Method: We performed whole exome sequencing and segregation analysis using Sanger sequencing in order to uncover the pathogenic variant(s) in a family affected by an undiagnosed autosomal recessive peripheral neuropathy. Pathogenicity of the variant was confirmed via enzymatic assays and mass spectroscopy on dried blood-spot samples, derived from all members of the family.
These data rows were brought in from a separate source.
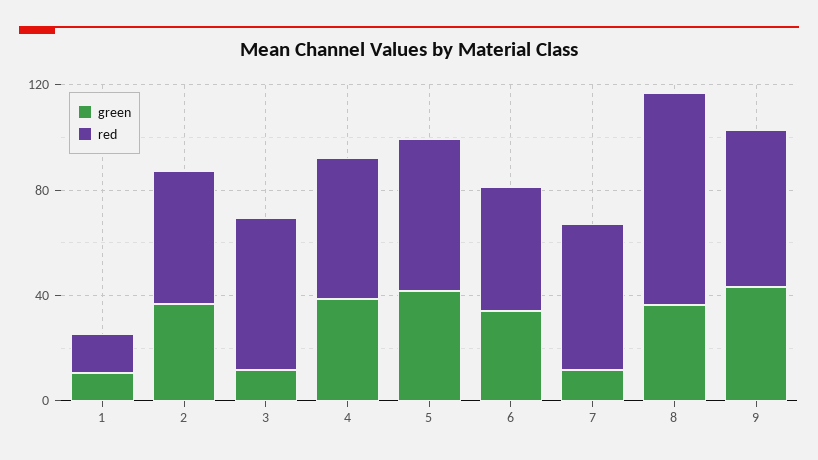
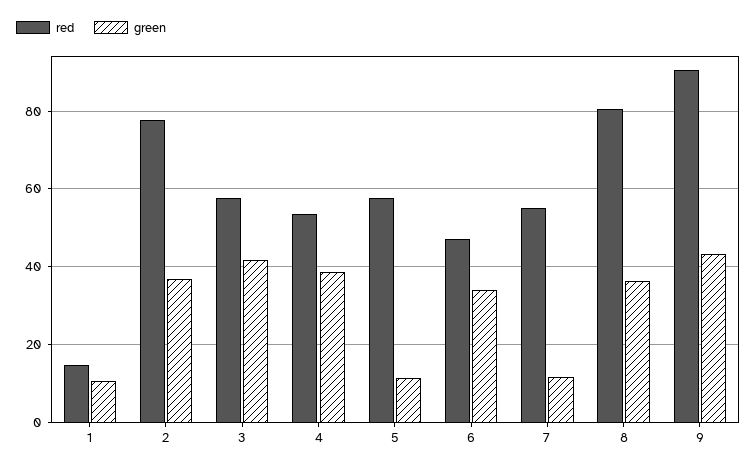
  {
    "green": {
      "1": 10,
      "2": 36,
-     "3": 10,
+     "3": 42,
      "4": 38,
-     "5": 40,
+     "5": 12,
      "6": 34,
      "7": 12,
      "8": 36,
      "9": 44
    },
    "red": {
      "1": 14,
-     "2": 50,
+     "2": 78,
      "3": 58,
      "4": 54,
      "5": 58,
      "6": 48,
      "7": 56,
      "8": 80,
-     "9": 60
+     "9": 90
    }
  }

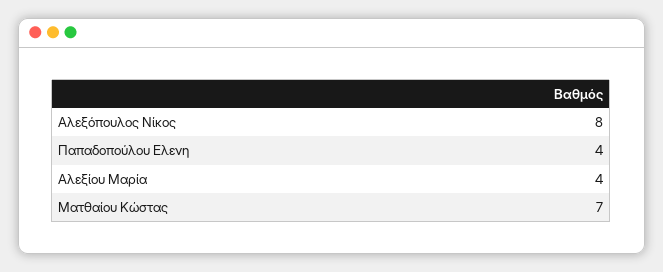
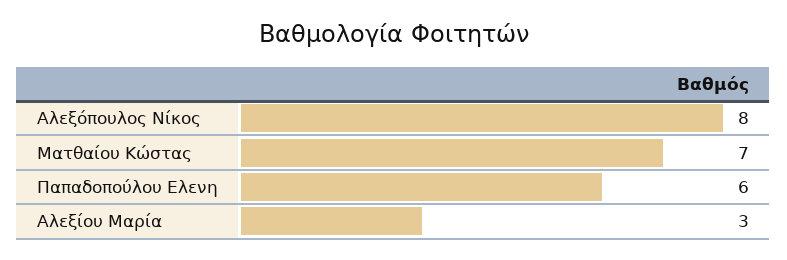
  {
    "Αλεξόπουλος Νίκος": 8,
-   "Παπαδοπούλου Ελενη": 4,
+   "Παπαδοπούλου Ελενη": 6,
-   "Αλεξίου Μαρία": 4,
+   "Αλεξίου Μαρία": 3,
    "Ματθαίου Κώστας": 7
  }

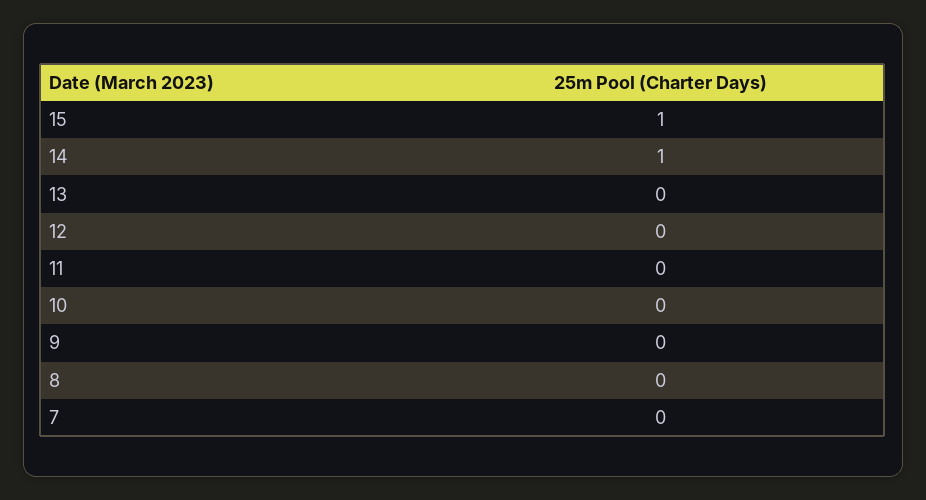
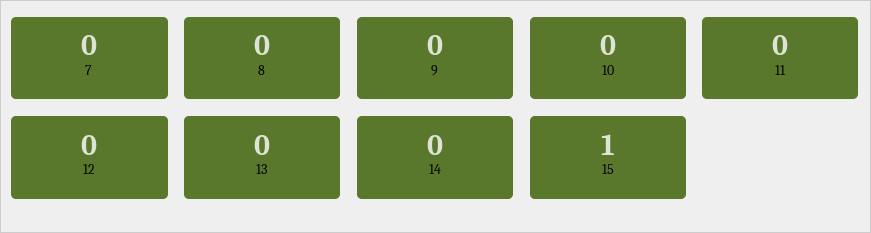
  {
    "15": 1,
-   "14": 1,
+   "14": 0,
    "13": 0,
    "12": 0,
    "11": 0,
    "10": 0,
    "9": 0,
    "8": 0,
    "7": 0
  }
Result: Here, we report two affected individuals, from a consanguineous Iranian family presenting with a childhood- onset sensorimotor axonal neuropathy and first signs of optic atrophy. Genetic analysis identified a segregated novel homozygous missense variant in PDXK. We showed that the variant leads to reduced PDXK enzymatic activity with low PLP. The relatively early diagnosis and PLP replacement restored the PLP plasma levels with observable clinical improvement.
Conclusion: As this is a rare opportunity for treatment intervention, it is essential that variants in PDXK should be investigated in patients with autosomal recessive, early- onset polyneuropathy, enabling PLP supplementation. Treatment options are still extremely limited, and clear “druggable” pathways are not obvious for many of these mutations. The recent advances in both the understanding of biology and the development of new gene delivery vectors, gene therapy holds much promise.